# [Description of the task]
Please retype the data below line for line and leave out every picture.
==== Input for this task
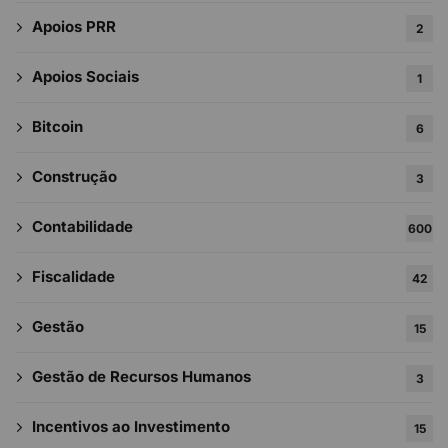
Apoios PRR
2
Apoios Sociais
1
Bitcoin
6
Construção
3
Contabilidade
600
Fiscalidade
42
Gestão
15
Gestão de Recursos Humanos
3
Incentivos ao Investimento
15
========
# [Solution]
Apoios PRR
2
Apoios Sociais
1
Bitcoin
6
Construção
3
Contabilidade
600
Fiscalidade
42
Gestão
15
Gestão de Recursos Humanos
3
Incentivos ao Investimento
15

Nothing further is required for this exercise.